政府の「原発再稼働ありき」が透けてきた――こんなときこそ読むべき1冊:相場英雄の時事日想(2/3 ページ)
自民党がきたる参議院選挙の公約を発表した。その中で「原発の再稼働推進」を打ち上げたわけだが、そもそもなぜ日本に原発があるのだろうか。こうした疑問に分かりやすく解説している1冊を紹介しよう。
当欄では、過去に何度かマスコミによる“言葉狩り”や“言葉のつまみ食い”を批判してきたが(関連記事)、今回の騒動に関してはマスコミに非はない。もちろん、私自身が抱いた個人的な怒りの感情を含んだ上でのことだが、「言って良いことと悪いことくらい考えろよ」と思った次第。
また、こうも考えた。福島が現在どういう状況に置かれているか、避難生活者がどのような苦境に立たされているか、与党幹部が皮膚感覚で理解していないため、“他人事”とも受け止められる発言につながったのではないかと。後に高市氏は発言を撤回した上で、謝罪した。だが、多くの国民に不信感を植え付けたのは間違いない。
先週は自民党がきたる参議院選挙の公約を発表した。この中には、「安全と判断された原発の再稼働については、地元の理解が得られるよう最大限努力する」との文言が盛り込まれた。事実上、再稼働推進を打ち上げたわけだ。

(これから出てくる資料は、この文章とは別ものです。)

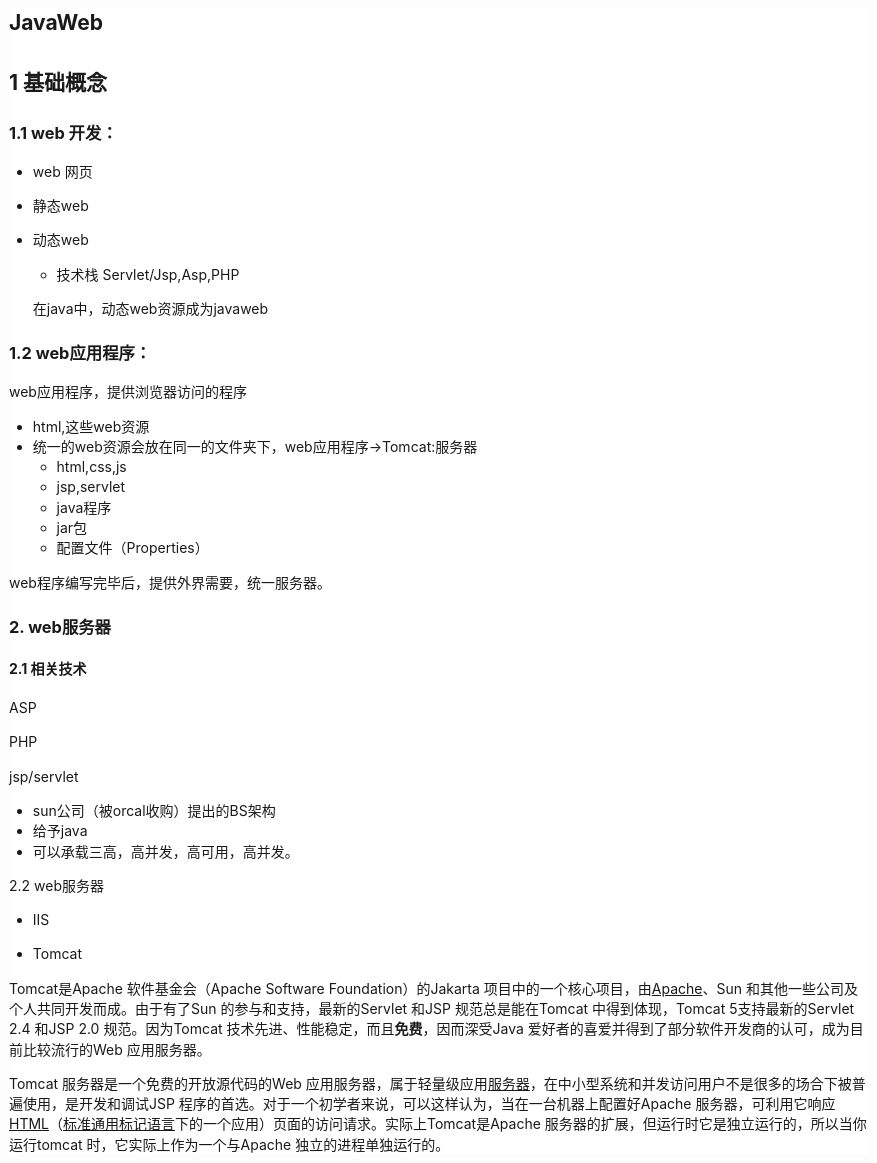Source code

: ## JavaWeb

## 1 基础概念

### 1.1 web 开发：

* web 网页

* 静态web

* 动态web

  * 技术栈 Servlet/Jsp,Asp,PHP

  在java中，动态web资源成为javaweb

### 1.2 web应用程序：

web应用程序，提供浏览器访问的程序

* html,这些web资源
* 统一的web资源会放在同一的文件夹下，web应用程序->Tomcat:服务器
  * html,css,js
  * jsp,servlet
  * java程序
  * jar包
  * 配置文件（Properties）

web程序编写完毕后，提供外界需要，统一服务器。

### 2. web服务器

#### 2.1 相关技术

ASP

PHP

jsp/servlet

* sun公司（被orcal收购）提出的BS架构
* 给予java
* 可以承载三高，高并发，高可用，高并发。

2.2  web服务器

* IIS

* Tomcat

Tomcat是Apache 软件基金会（Apache Software Foundation）的Jakarta 项目中的一个核心项目，由[Apache](https://baike.baidu.com/item/Apache/6265)、Sun 和其他一些公司及个人共同开发而成。由于有了Sun 的参与和支持，最新的Servlet 和JSP 规范总是能在Tomcat 中得到体现，Tomcat 5支持最新的Servlet 2.4 和JSP 2.0 规范。因为Tomcat 技术先进、性能稳定，而且**免费**，因而深受Java 爱好者的喜爱并得到了部分软件开发商的认可，成为目前比较流行的Web 应用服务器。

Tomcat 服务器是一个免费的开放源代码的Web 应用服务器，属于轻量级应用[服务器](https://baike.baidu.com/item/服务器)，在中小型系统和并发访问用户不是很多的场合下被普遍使用，是开发和调试JSP 程序的首选。对于一个初学者来说，可以这样认为，当在一台机器上配置好Apache 服务器，可利用它响应[HTML](https://baike.baidu.com/item/HTML)（[标准通用标记语言](https://baike.baidu.com/item/标准通用标记语言/6805073)下的一个应用）页面的访问请求。实际上Tomcat是Apache 服务器的扩展，但运行时它是独立运行的，所以当你运行tomcat 时，它实际上作为一个与Apache 独立的进程单独运行的。
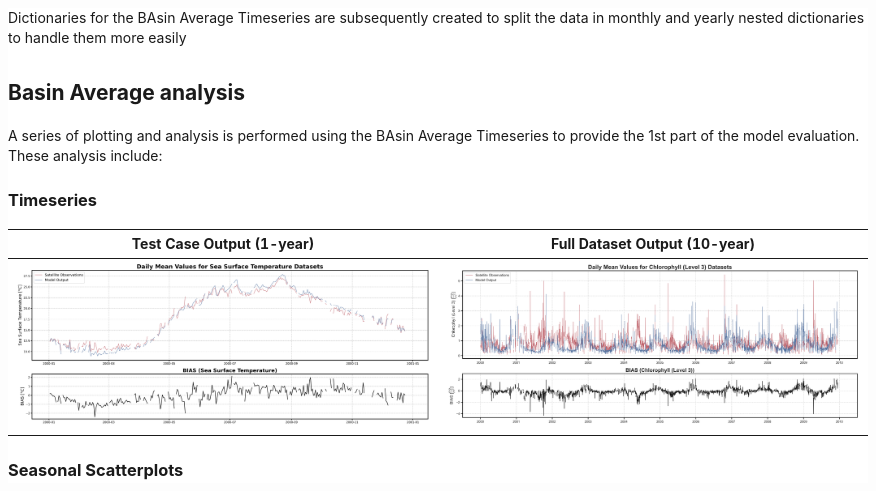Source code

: Dictionaries for the BAsin Average Timeseries are subsequently created to split the data in monthly and yearly nested dictionaries to handle them more easily

## Basin Average analysis

A series of plotting and analysis is performed using the BAsin Average Timeseries to provide the 1st part of the model evaluation. These analysis include:

### Timeseries

| Test Case Output (1-year) | Full Dataset Output (10-year) |
|---------------------------|-------------------------------|
| ![Test SST TS](Example_Images/Test_data/Sea%20Surface%20Temperature_timeseries.png) | ![Full CHL TS](Example_Images/Full_Data/Chlorophyll%20%28Level%203%29_timeseries.png) |

### Seasonal Scatterplots
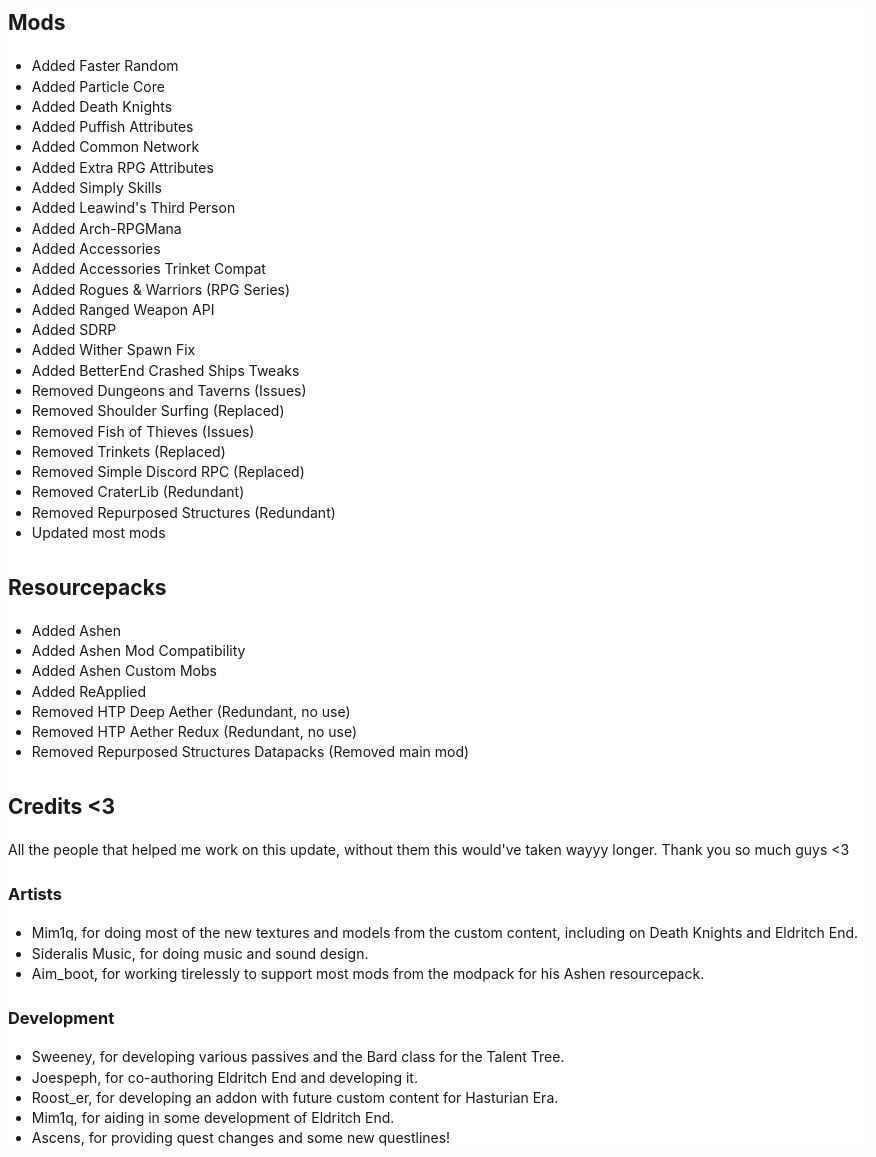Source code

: 
## Mods
- Added Faster Random
- Added Particle Core
- Added Death Knights
- Added Puffish Attributes
- Added Common Network
- Added Extra RPG Attributes
- Added Simply Skills
- Added Leawind's Third Person
- Added Arch-RPGMana
- Added Accessories
- Added Accessories Trinket Compat
- Added Rogues & Warriors (RPG Series)
- Added Ranged Weapon API
- Added SDRP
- Added Wither Spawn Fix
- Added BetterEnd Crashed Ships Tweaks
- Removed Dungeons and Taverns (Issues)
- Removed Shoulder Surfing (Replaced)
- Removed Fish of Thieves (Issues)
- Removed Trinkets (Replaced)
- Removed Simple Discord RPC (Replaced)
- Removed CraterLib (Redundant)
- Removed Repurposed Structures (Redundant)
- Updated most mods

## Resourcepacks
- Added Ashen
- Added Ashen Mod Compatibility
- Added Ashen Custom Mobs
- Added ReApplied
- Removed HTP Deep Aether (Redundant, no use)
- Removed HTP Aether Redux (Redundant, no use)
- Removed Repurposed Structures Datapacks (Removed main mod)

## Credits <3
All the people that helped me work on this update, without them this would've taken wayyy longer. Thank you so much guys <3

### Artists
- Mim1q, for doing most of the new textures and models from the custom content, including on Death Knights and Eldritch End.
- Sideralis Music, for doing music and sound design.
- Aim_boot, for working tirelessly to support most mods from the modpack for his Ashen resourcepack.

### Development
- Sweeney, for developing various passives and the Bard class for the Talent Tree.
- Joespeph, for co-authoring Eldritch End and developing it.
- Roost_er, for developing an addon with future custom content for Hasturian Era.
- Mim1q, for aiding in some development of Eldritch End.
- Ascens, for providing quest changes and some new questlines!
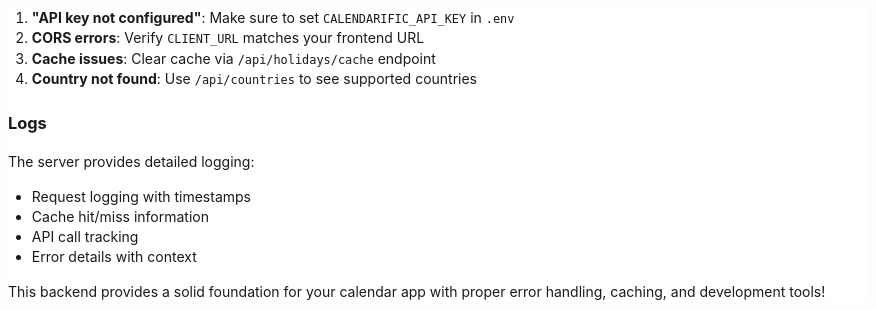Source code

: 1. **"API key not configured"**: Make sure to set `CALENDARIFIC_API_KEY` in `.env`
2. **CORS errors**: Verify `CLIENT_URL` matches your frontend URL
3. **Cache issues**: Clear cache via `/api/holidays/cache` endpoint
4. **Country not found**: Use `/api/countries` to see supported countries

### Logs

The server provides detailed logging:
- Request logging with timestamps
- Cache hit/miss information
- API call tracking
- Error details with context

This backend provides a solid foundation for your calendar app with proper error handling, caching, and development tools!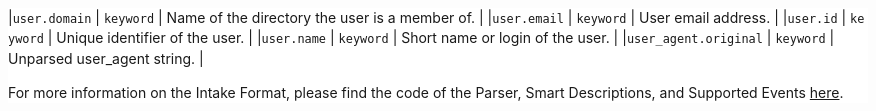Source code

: |`user.domain` | `keyword` | Name of the directory the user is a member of. |
|`user.email` | `keyword` | User email address. |
|`user.id` | `keyword` | Unique identifier of the user. |
|`user.name` | `keyword` | Short name or login of the user. |
|`user_agent.original` | `keyword` | Unparsed user_agent string. |



For more information on the Intake Format, please find the code of the Parser, Smart Descriptions, and Supported Events [here](https://github.com/SEKOIA-IO/intake-formats/tree/main/Fortinet/fortiweb).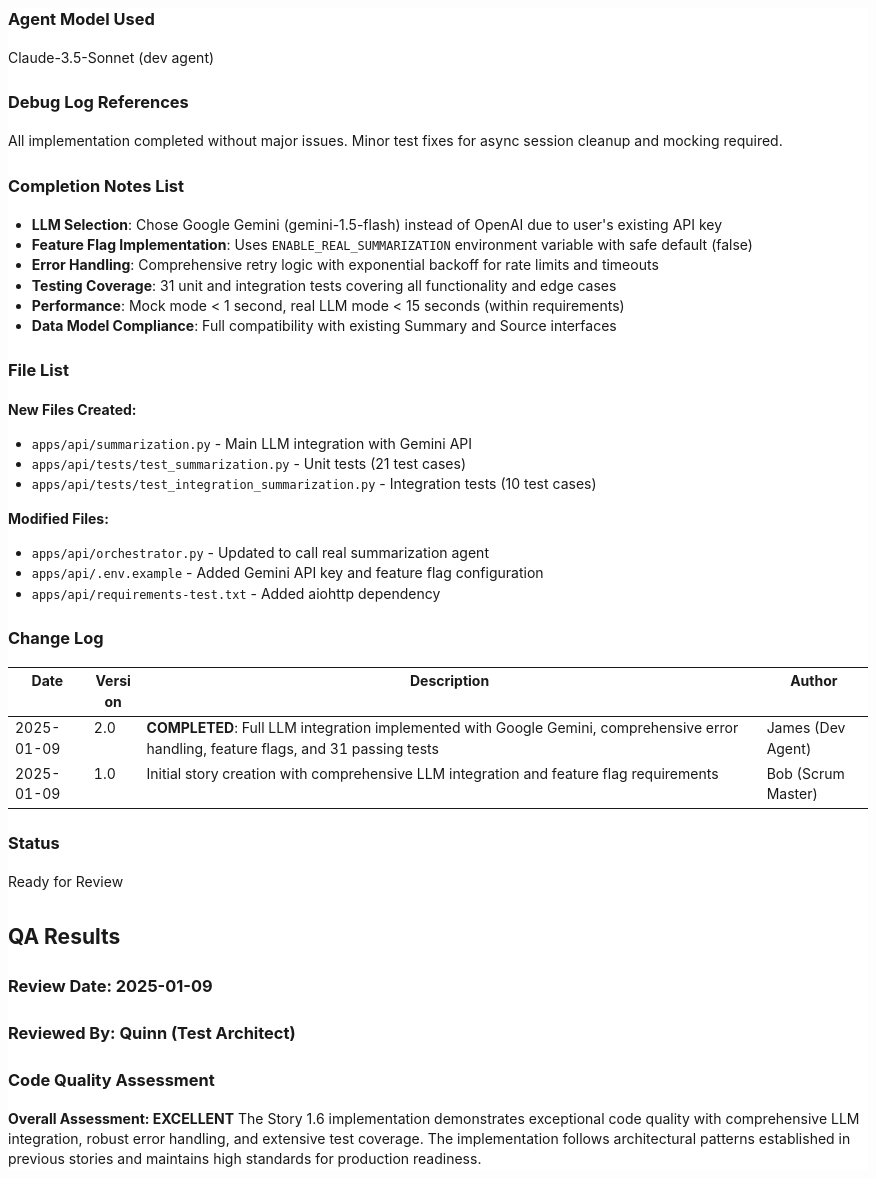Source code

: ### Agent Model Used
Claude-3.5-Sonnet (dev agent)

### Debug Log References
All implementation completed without major issues. Minor test fixes for async session cleanup and mocking required.

### Completion Notes List
- **LLM Selection**: Chose Google Gemini (gemini-1.5-flash) instead of OpenAI due to user's existing API key
- **Feature Flag Implementation**: Uses `ENABLE_REAL_SUMMARIZATION` environment variable with safe default (false)
- **Error Handling**: Comprehensive retry logic with exponential backoff for rate limits and timeouts
- **Testing Coverage**: 31 unit and integration tests covering all functionality and edge cases
- **Performance**: Mock mode < 1 second, real LLM mode < 15 seconds (within requirements)
- **Data Model Compliance**: Full compatibility with existing Summary and Source interfaces

### File List
**New Files Created:**
- `apps/api/summarization.py` - Main LLM integration with Gemini API
- `apps/api/tests/test_summarization.py` - Unit tests (21 test cases)  
- `apps/api/tests/test_integration_summarization.py` - Integration tests (10 test cases)

**Modified Files:**
- `apps/api/orchestrator.py` - Updated to call real summarization agent
- `apps/api/.env.example` - Added Gemini API key and feature flag configuration
- `apps/api/requirements-test.txt` - Added aiohttp dependency

### Change Log
| Date | Version | Description | Author |
|------|---------|-------------|--------|
| 2025-01-09 | 2.0 | **COMPLETED**: Full LLM integration implemented with Google Gemini, comprehensive error handling, feature flags, and 31 passing tests | James (Dev Agent) |
| 2025-01-09 | 1.0 | Initial story creation with comprehensive LLM integration and feature flag requirements | Bob (Scrum Master) |

### Status
Ready for Review

## QA Results

### Review Date: 2025-01-09

### Reviewed By: Quinn (Test Architect)

### Code Quality Assessment

**Overall Assessment: EXCELLENT**
The Story 1.6 implementation demonstrates exceptional code quality with comprehensive LLM integration, robust error handling, and extensive test coverage. The implementation follows architectural patterns established in previous stories and maintains high standards for production readiness.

先の発言と併せてみると、「再稼働ありき」で物事が進んでいたようにみえる。
現場無視の偉い人たちには、ぜひこの本を
こうしたタイミングの中、私の手元に1冊の新刊が届いた。タイトルは『ヒロシマからフクシマへ 原発をめぐる不思議な旅』(ビジネス社)。著者は本欄で何度も取り上げた烏賀陽弘道氏だ。烏賀陽氏は朝日新聞記者、アエラ記者を経てフリーになったジャーナリストで、『原発難民』(PHP新書)、『福島 飯舘村の四季』(双葉社)など、福島第一原発事故後の福島の事象をさまざまな角度から追ってきた人物だ(関連記事)。
新刊の『ヒロシマから〜〜』は、そもそもなぜ日本に原発があるのか、という烏賀陽氏の素朴な疑問が出発点となっている。
原爆被害に遭った日本で、なぜもう一度核の悲劇が起こったのか。烏賀陽氏は渡米したうえで、同国のさまざまな核関連施設を取材した。どのような歴史的背景から原爆がつくられ、それがどのような形で原発を生み出したのか。また、どのような経緯で戦後、日本に原発がつくられることになったかを絵解きで、分かりやすく解説してくれる。